Isotta Fraschini 8A Landaulet
Dass wir bei Secret Classics ein Herz für seltene Autos und lang vergessene Autohersteller haben, dürfte unseren Stammlesern bereits aufgefallen sein. Vermutlich sind Sie aus diesem Grund auch gerade hier – vielleicht aber auch einfach, um etwas dazuzulernen. Die Geschichte des Automobils ist reich an Raritäten und im Laufe der mehr als 130 Jahre seit der Patentierung des Motor-Wagens gab es weltweit immerhin über 10.000 Marken, die sich in diesem Bereich mehr oder weniger erfolgreich betätigten. Also mehr als genügend Material, um hier noch die eine oder andere Anekdote in unserem Onlinemagazin vorzustellen. Über Isotta Fraschini berichteten wir bereits im vergangenen August. Dennoch sind diese italienischen Fahrzeuge faszinierend genug, um ein weiteres Mal einen Tipo 8A in unser virtuelles Rampenlicht zu schieben.

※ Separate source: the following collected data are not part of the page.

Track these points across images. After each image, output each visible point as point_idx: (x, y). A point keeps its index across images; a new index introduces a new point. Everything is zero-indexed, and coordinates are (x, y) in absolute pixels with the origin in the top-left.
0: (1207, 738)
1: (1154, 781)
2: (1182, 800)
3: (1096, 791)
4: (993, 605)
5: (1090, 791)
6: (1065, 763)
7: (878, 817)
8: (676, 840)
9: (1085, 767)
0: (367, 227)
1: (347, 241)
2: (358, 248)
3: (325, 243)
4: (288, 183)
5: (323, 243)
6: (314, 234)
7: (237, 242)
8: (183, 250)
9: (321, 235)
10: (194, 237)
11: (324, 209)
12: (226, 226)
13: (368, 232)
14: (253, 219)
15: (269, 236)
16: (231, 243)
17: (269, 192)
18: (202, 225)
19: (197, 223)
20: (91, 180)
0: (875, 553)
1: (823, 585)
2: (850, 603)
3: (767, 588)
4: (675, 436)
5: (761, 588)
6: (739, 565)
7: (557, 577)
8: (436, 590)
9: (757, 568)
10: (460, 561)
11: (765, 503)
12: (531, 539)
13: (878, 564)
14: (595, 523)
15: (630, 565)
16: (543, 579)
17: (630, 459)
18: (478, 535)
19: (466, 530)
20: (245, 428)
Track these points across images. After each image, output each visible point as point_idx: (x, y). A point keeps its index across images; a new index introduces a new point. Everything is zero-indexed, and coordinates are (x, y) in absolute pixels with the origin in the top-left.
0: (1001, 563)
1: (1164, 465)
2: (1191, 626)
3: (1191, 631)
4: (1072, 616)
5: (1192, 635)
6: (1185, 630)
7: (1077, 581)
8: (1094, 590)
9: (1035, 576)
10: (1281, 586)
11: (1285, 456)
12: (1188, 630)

Nachdem die Brüder Antonio, Oreste und Vincenzo Fraschini gemeinsam mit Cesare Isotta 1899 in Mailand die ‚Fabbrica Automobili Isotta Fraschini Milano‘ begründet hatten, gingen sie anfänglich nur daran, aus in Kisten angelieferten Einzelteilen in Lizenz verschiedene Modelle von De Dion und Renault zu komplettieren. 1903 starteten sie eine eigene Automobilproduktion mit selbst entwickelten Fahrzeugen. Dabei konzentrierte sich die Marke besonders auf den Luxussektor, beteiligte sich aber auch an Autorennen wie der Targa Florio. Im Ersten Weltkrieg fertigte man hauptsächlich Flugzeugmotoren, wodurch man für die Nachkriegszeit diverse Erkenntnisse gewann, die zum Bau eines eigenen Reihenachtzylindermotors für große Limousinen angewendet wurden. 1924 folgte auf diesen Tipo 8 der neue Tipo 8A, der als Mitbewerber mit großen Marken wie Cadillac, Rolls-Royce, Hispano-Suiza, Duesenberg, Horch und Maybach in einem Atemzug genannt wurde.
RM Sotheby’s versteigert im Rahmen der Retromobile in Paris Anfang Februar das älteste bekannte Exemplar des Tipo 8A. Für den Karosserieaufbau lieferte Isotta Fraschini das Fahrgestell mit der Nummer 655 an die damals sehr renommierte Firma von Cesare Sala in Mailand. Hier entstand ein elegantes Landaulet, also eine Chauffeurslimousine bei der der Fahrer im Freien sitzt, während die Passagiere in einem edel ausgestatteten Abteil dahinter Platz nehmen. Als frühes Fahrzeug der 8A-Serie zeigt dieser Wagen noch viele Ähnlichkeiten zum Vorgängermodell Tipo 8, beispielsweise die einzelnen Stoßstangen, die Form der Kotflügel oder die Lüftungsöffnungen auf der Motorhaube im nautischen Design.
Erster Besitzer dieses Tipo 8A war Filippo Balzari, Besitzer des Hotel Metropole et Monopole in Mailand. Am 29. September 1927 ließ er das Fahrzeug erstmals auf das Kennzeichen MI 11753 zu. Durch einen Umzug nach San Remo, wo Balzari zusätzlich das Hotel Excelsior Bellevue Palace besaß, erfolgte am 2. Juli 1936 eine Ummeldung auf das Kennzeichen IM 4151. Nach dem Zweiten Weltkrieg, den der Isotta Fraschini unbeschadet überstanden hatte, meldete Balzari das Auto als Mietwagen für das Hotel an. Am 16. Juli 1958 verkaufte er den Wagen schließlich zurück an Isotta Fraschini, die eine optische Überarbeitung zurück zum Auslieferungszustand beim Karosseriebauer Carrozzeria Riva veranlasste. Im Laufe der folgenden Jahre wandelte sich die einstige Autofirma Isotta Fraschini zu Mec-Fin SpA, dann zu Finmeccanica. Bis 2017 behielt man den Tipo 8A Landaulet als Erinnerung an die Ursprünge der Firma. Der aktuelle, erst dritte Besitzer des Wagens schickte ihn nach seinem Kauf zu RM Auto Restoration, wo unter anderem die Vergaser und die Wasserpumpe überarbeitet wurden. Gleichzeitig wechselte man alle Flüssigkeiten und tauschte Dichtungen aus, wo es nötig war. Neue Reifen und Bremsbeläge sorgen dafür, dass der Isotta Fraschini weiterhin für Ausfahrten genutzt werden kann. RM Sotheby’s erwartet einen Zuschlagspreis zwischen 400.000 und 550.000 €.